In 1901 James Munroe Munyon, famous for his Munyon’s Homeopathic Remedies, purchased the island from Pitts and operated the Munyon’s Island Post Office from 1903 until 1905, when the mail was sent to Mangonia. He built the five-story, 21-room Hygeia Hotel, a seawall, orchards, and groves. Hotel guests drank "Dr. Munyon's Paw-Paw Elixir" and bathed in a “fountain of youth.” The hotel burned to the ground in 1917. According to pioneer Lena Clarke, Captain Harry Gray and his wife ran a houseboat for Dr. Munyon from the island, which sometimes took moonlit trips to sea with a seafood supper. The island became a popular stop for visitors to Lake Worth.
Courtesy Florida State Archives.
When Boston entrepreneur Harry Seymour Kelsey purchased about 100,000 acres in Palm Beach County in 1919, the purchase included Munyon Island which he purchased from the estate of James Munyon.
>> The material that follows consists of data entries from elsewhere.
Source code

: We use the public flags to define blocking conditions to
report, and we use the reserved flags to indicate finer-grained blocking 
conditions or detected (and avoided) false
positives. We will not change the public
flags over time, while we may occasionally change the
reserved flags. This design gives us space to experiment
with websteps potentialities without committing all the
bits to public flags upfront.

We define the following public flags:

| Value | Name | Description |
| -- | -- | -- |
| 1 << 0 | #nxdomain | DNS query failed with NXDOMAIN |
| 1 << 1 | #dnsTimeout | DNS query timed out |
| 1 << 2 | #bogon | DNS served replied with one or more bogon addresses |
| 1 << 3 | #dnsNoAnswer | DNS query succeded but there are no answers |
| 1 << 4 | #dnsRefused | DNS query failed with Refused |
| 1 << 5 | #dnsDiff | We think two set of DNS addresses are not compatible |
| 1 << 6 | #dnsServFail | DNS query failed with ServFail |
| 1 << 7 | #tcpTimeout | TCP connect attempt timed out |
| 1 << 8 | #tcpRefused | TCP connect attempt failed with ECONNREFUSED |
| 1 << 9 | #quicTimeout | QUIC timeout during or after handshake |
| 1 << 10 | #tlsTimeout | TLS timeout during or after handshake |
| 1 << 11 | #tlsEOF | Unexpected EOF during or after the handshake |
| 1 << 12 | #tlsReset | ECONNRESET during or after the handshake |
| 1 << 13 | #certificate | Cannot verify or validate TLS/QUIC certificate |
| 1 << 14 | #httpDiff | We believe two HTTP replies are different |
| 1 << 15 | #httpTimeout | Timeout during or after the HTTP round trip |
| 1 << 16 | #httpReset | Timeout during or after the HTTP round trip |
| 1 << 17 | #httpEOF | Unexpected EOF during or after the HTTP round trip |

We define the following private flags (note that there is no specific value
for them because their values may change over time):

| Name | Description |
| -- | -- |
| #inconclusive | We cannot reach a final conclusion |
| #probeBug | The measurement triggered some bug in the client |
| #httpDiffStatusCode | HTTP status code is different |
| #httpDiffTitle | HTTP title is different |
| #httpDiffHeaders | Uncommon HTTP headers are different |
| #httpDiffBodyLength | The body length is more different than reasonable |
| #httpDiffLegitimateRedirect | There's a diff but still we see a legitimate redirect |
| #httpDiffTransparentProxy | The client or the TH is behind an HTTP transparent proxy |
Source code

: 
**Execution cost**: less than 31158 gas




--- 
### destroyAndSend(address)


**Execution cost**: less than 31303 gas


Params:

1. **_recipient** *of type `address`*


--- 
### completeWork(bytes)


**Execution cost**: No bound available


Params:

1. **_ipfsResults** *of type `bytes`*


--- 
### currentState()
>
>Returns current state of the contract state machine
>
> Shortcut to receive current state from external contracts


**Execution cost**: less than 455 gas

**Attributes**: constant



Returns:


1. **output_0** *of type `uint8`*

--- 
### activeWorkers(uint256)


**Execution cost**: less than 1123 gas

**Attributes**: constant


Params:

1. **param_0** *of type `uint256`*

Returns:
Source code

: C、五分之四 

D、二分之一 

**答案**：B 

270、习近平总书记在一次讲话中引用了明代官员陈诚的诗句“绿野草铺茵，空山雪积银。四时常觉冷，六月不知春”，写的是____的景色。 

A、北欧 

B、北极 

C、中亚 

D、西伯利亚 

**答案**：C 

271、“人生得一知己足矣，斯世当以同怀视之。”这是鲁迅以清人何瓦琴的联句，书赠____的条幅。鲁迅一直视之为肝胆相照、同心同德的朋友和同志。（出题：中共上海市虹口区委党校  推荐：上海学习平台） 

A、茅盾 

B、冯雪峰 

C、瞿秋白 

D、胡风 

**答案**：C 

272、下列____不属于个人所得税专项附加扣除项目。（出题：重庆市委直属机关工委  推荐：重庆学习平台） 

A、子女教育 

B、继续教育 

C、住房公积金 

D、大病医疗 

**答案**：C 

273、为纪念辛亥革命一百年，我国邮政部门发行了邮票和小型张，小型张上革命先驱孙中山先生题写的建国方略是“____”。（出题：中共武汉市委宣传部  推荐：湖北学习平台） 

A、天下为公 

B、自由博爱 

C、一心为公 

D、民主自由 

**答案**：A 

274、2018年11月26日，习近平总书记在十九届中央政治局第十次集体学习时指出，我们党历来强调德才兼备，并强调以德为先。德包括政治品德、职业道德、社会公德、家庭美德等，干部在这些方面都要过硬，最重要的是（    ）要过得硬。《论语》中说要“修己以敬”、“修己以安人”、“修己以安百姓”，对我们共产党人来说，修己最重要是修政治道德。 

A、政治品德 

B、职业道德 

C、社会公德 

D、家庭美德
On February 22, 1920, The Palm Beach Post publicized Kelsey’s elaborate plans for a golf resort and 12-story hotel on Munyon Island to be called Palm Beach Harbour:
The island, on which the hotel will be situated, will be approached from the mainland over bridges; a causeway will connect the island with the oceanfront, Real gondoliers will sail upon the blue waters of the lake, and electric lights will brighten the trees and foliage. Smaller islands adjacent to the hotel will be connected by Japanese bridges.
Kelsey’s plans for Munyon Island never materialized. During the 1930s and 1950s, dredge material was deposited on the west side of the island during modifications to the Intracoastal Waterway, increasing the island’s size to 45 acres. The island was acquired by John D. MacArthur in 1955 and is now part of John D. MacArthur Beach State Park. A major restoration of Munyon Island’s natural habitat was completed in 1997.